WORK REQUIRED: Search the data below for the string "GitHub的研发管理之道" and copy all lines where it shows up.
━━━ EXCERPTED DATA ━━━
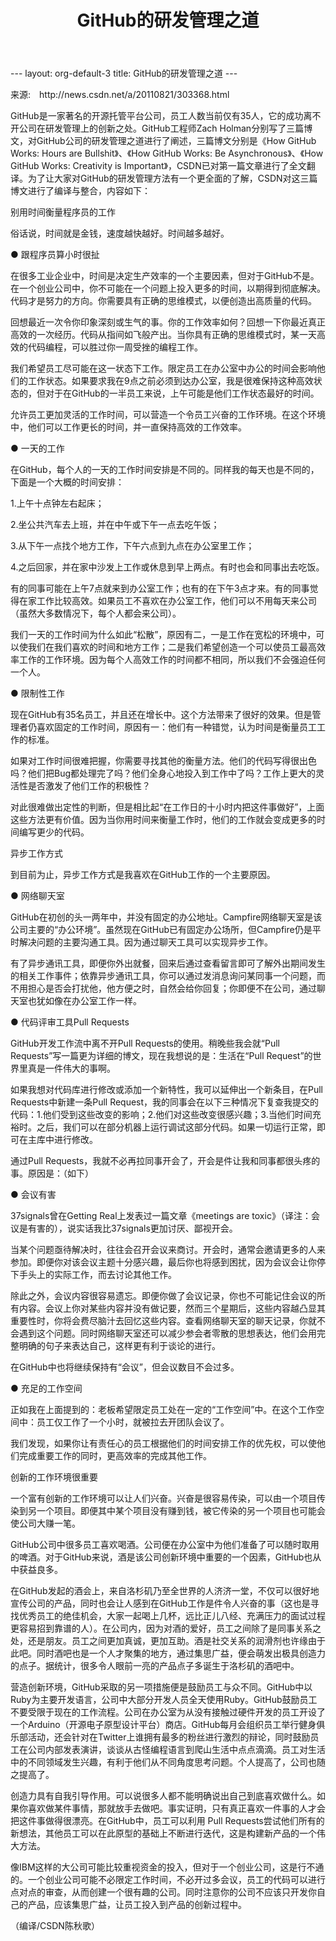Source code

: # -*- org -*-

# Time-stamp: <2011-09-19 18:22:40 Monday by ldw>

#+OPTIONS: ^:nil author:nil timestamp:nil creator:nil H:2

#+STARTUP: indent


#+TITLE: GitHub的研发管理之道

#+AUTHOR: Zach Holman

#+STYLE: <link rel="stylesheet" type="text/css" href="../../css/worg.css" />

#+begin_html
---
layout: org-default-3
title: GitHub的研发管理之道
---
#+end_html

来源:　http://news.csdn.net/a/20110821/303368.html

GitHub是一家著名的开源托管平台公司，员工人数当前仅有35人，它的成功离不开公司在研发管理上的创新之处。GitHub工程师Zach Holman分别写了三篇博文，对GitHub公司的研发管理之道进行了阐述，三篇博文分别是《How GitHub Works: Hours are Bullshit》、《How GitHub Works: Be Asynchronous》、《How GitHub Works: Creativity is Important》，CSDN已对第一篇文章进行了全文翻译。为了让大家对GitHub的研发管理方法有一个更全面的了解，CSDN对这三篇博文进行了编译与整合，内容如下：

别用时间衡量程序员的工作

俗话说，时间就是金钱，速度越快越好。时间越多越好。

● 跟程序员算小时很扯

在很多工业企业中，时间是决定生产效率的一个主要因素，但对于GitHub不是。在一个创业公司中，你不可能在一个问题上投入更多的时间，以期得到彻底解决。代码才是努力的方向。你需要具有正确的思维模式，以便创造出高质量的代码。

回想最近一次令你印象深刻或生气的事。你的工作效率如何？回想一下你最近真正高效的一次经历。代码从指间如飞般产出。当你具有正确的思维模式时，某一天高效的代码编程，可以胜过你一周受挫的编程工作。

我们希望员工尽可能在这一状态下工作。限定员工在办公室中办公的时间会影响他们的工作状态。如果要求我在9点之前必须到达办公室，我是很难保持这种高效状态的，但对于在GitHub的一半员工来说，上午可能是他们工作状态最好的时间。

允许员工更加灵活的工作时间，可以营造一个令员工兴奋的工作环境。在这个环境中，他们可以工作更长的时间，并一直保持高效的工作效率。

● 一天的工作

在GitHub，每个人的一天的工作时间安排是不同的。同样我的每天也是不同的，下面是一个大概的时间安排：

1.上午十点钟左右起床；

2.坐公共汽车去上班，并在中午或下午一点去吃午饭；

3.从下午一点找个地方工作，下午六点到九点在办公室里工作；

4.之后回家，并在家中沙发上工作或休息到早上两点。有时也会和同事出去吃饭。

有的同事可能在上午7点就来到办公室工作；也有的在下午3点才来。有的同事觉得在家工作比较高效。如果员工不喜欢在办公室工作，他们可以不用每天来公司（虽然大多数情况下，每个人都会来公司）。

我们一天的工作时间为什么如此“松散”，原因有二，一是工作在宽松的环境中，可以使我们在我们喜欢的时间和地方工作；二是我们希望创造一个可以使员工最高效率工作的工作环境。因为每个人高效工作的时间都不相同，所以我们不会强迫任何一个人。

● 限制性工作

现在GitHub有35名员工，并且还在增长中。这个方法带来了很好的效果。但是管理者仍喜欢固定的工作时间，原因有一：他们有一种错觉，认为时间是衡量员工工作的标准。

如果对工作时间很难把握，你需要寻找其他的衡量方法。他们的代码写得很出色吗？他们把Bug都处理完了吗？他们全身心地投入到工作中了吗？工作上更大的灵活性是否激发了他们工作的积极性？

对此很难做出定性的判断，但是相比起“在工作日的十小时内把这件事做好”，上面这些方法更有价值。因为当你用时间来衡量工作时，他们的工作就会变成更多的时间编写更少的代码。


异步工作方式

到目前为止，异步工作方式是我喜欢在GitHub工作的一个主要原因。

● 网络聊天室

GitHub在初创的头一两年中，并没有固定的办公地址。Campfire网络聊天室是该公司主要的“办公环境”。虽然现在GitHub已有固定办公场所，但Campfire仍是平时解决问题的主要沟通工具。因为通过聊天工具可以实现异步工作。

有了异步通讯工具，即便你外出就餐，回来后通过查看留言即可了解外出期间发生的相关工作事件；依靠异步通讯工具，你可以通过发消息询问某同事一个问题，而不用担心是否会打扰他，他方便之时，自然会给你回复；你即便不在公司，通过聊天室也犹如像在办公室工作一样。

● 代码评审工具Pull Requests

GitHub开发工作流中离不开Pull Requests的使用。稍晚些我会就“Pull Requests”写一篇更为详细的博文，现在我想说的是：生活在“Pull Request”的世界里真是一件伟大的事啊。

如果我想对代码库进行修改或添加一个新特性，我可以延伸出一个新条目，在Pull Requests中新建一条Pull Request，我的同事会在以下三种情况下复查我提交的代码：1.他们受到这些改变的影响；2.他们对这些改变很感兴趣；3.当他们时间充裕时。之后，我们可以在部分机器上运行调试这部分代码。如果一切运行正常，即可在主库中进行修改。

通过Pull Requests，我就不必再拉同事开会了，开会是件让我和同事都很头疼的事。原因是：（如下）

● 会议有害

37signals曾在Getting Real上发表过一篇文章《meetings are toxic》（译注：会议是有害的），说实话我比37signals更加讨厌、鄙视开会。

当某个问题亟待解决时，往往会召开会议来商讨。开会时，通常会邀请更多的人来参加。即便你对该会议主题十分感兴趣，最后你也将感到困扰，因为会议会让你停下手头上的实际工作，而去讨论其他工作。

除此之外，会议内容很容易遗忘。即便你做了会议记录，你也不可能记住会议的所有内容。会议上你对某些内容并没有做记要，然而三个星期后，这些内容越凸显其重要性时，你将会费尽脑汁去回忆这些内容。查看网络聊天室的聊天记录，你就不会遇到这个问题。同时网络聊天室还可以减少参会者零散的思想表达，他们会用完整明确的句子来表达自己，这样更有利于谈论的进行。

在GitHub中也将继续保持有“会议”，但会议数目不会过多。

● 充足的工作空间

正如我在上面提到的：老板希望限定员工处在一定的“工作空间”中。在这个工作空间中：员工仅工作了一个小时，就被拉去开团队会议了。

我们发现，如果你让有责任心的员工根据他们的时间安排工作的优先权，可以使他们完成重要工作的同时，更高效率的完成其他工作。

创新的工作环境很重要

一个富有创新的工作环境可以让人们兴奋。兴奋是很容易传染，可以由一个项目传染到另一个项目。即便其中某个项目没有赚到钱，被它传染的另一个项目也可能会使公司大赚一笔。

GitHub公司中很多员工喜欢喝酒。公司便在办公室中为他们准备了可以随时取用的啤酒。对于GitHub来说，酒是该公司创新环境中重要的一个因素，GitHub也从中获益良多。

在GitHub发起的酒会上，来自洛杉矶乃至全世界的人济济一堂，不仅可以很好地宣传公司的产品，同时也会让人感到在GitHub工作是件令人兴奋的事（这也是寻找优秀员工的绝佳机会，大家一起喝上几杯，远比正儿八经、充满压力的面试过程更容易招到靠谱的人）。在公司内，因为对酒的爱好，员工之间除了是同事关系之处，还是朋友。员工之间更加真诚，更加互助。酒是社交关系的润滑剂也许缘由于此吧。同时酒吧也是一个人才聚集的地方，通过集思广益，便会萌发出极具创造力的点子。据统计，很多令人眼前一亮的产品点子多诞生于洛杉矶的酒吧中。

营造创新环境，GitHub采取的另一项措施便是鼓励员工与众不同。GitHub中以Ruby为主要开发语言，公司中大部分开发人员全天使用Ruby。GitHub鼓励员工不要受限于现在的工作流程。公司在办公室为从没有接触过硬件开发的员工开设了一个Arduino（开源电子原型设计平台）商店。GitHub每月会组织员工举行健身俱乐部活动，还会针对在Twitter上谁拥有最多的粉丝进行激烈的辩论，同时鼓励员工在公司内部发表演讲，谈谈从古怪编程语言到爬山生活中点点滴滴。员工对生活中的不同领域发生兴趣，有利于他们从不同角度思考问题。个人提高了，公司也随之提高了。

创造力具有自我引导作用。可以说很多人都不能明确说出自己到底喜欢做什么。如果你喜欢做某件事情，那就放手去做吧。事实证明，只有真正喜欢一件事的人才会把这件事做得很漂亮。在GitHub中，员工可以利用 Pull Requests尝试他们所有的新想法，其他员工可以在此原型的基础上不断进行迭代，这是构建新产品的一个伟大方法。

像IBM这样的大公司可能比较重视资金的投入，但对于一个创业公司，这是行不通的。一个创业公司可能不必限定工作时间，不必开过多会议，员工的代码可以进行点对点的审查，从而创建一个很有趣的公司。同时注意你的公司不应该只开发你自己的产品，应该集思广益，让员工投入到产品的创新过程中。

（编译/CSDN陈秋歌）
━━━
EXERCISE RESPONSE:
#+TITLE: GitHub的研发管理之道
title: GitHub的研发管理之道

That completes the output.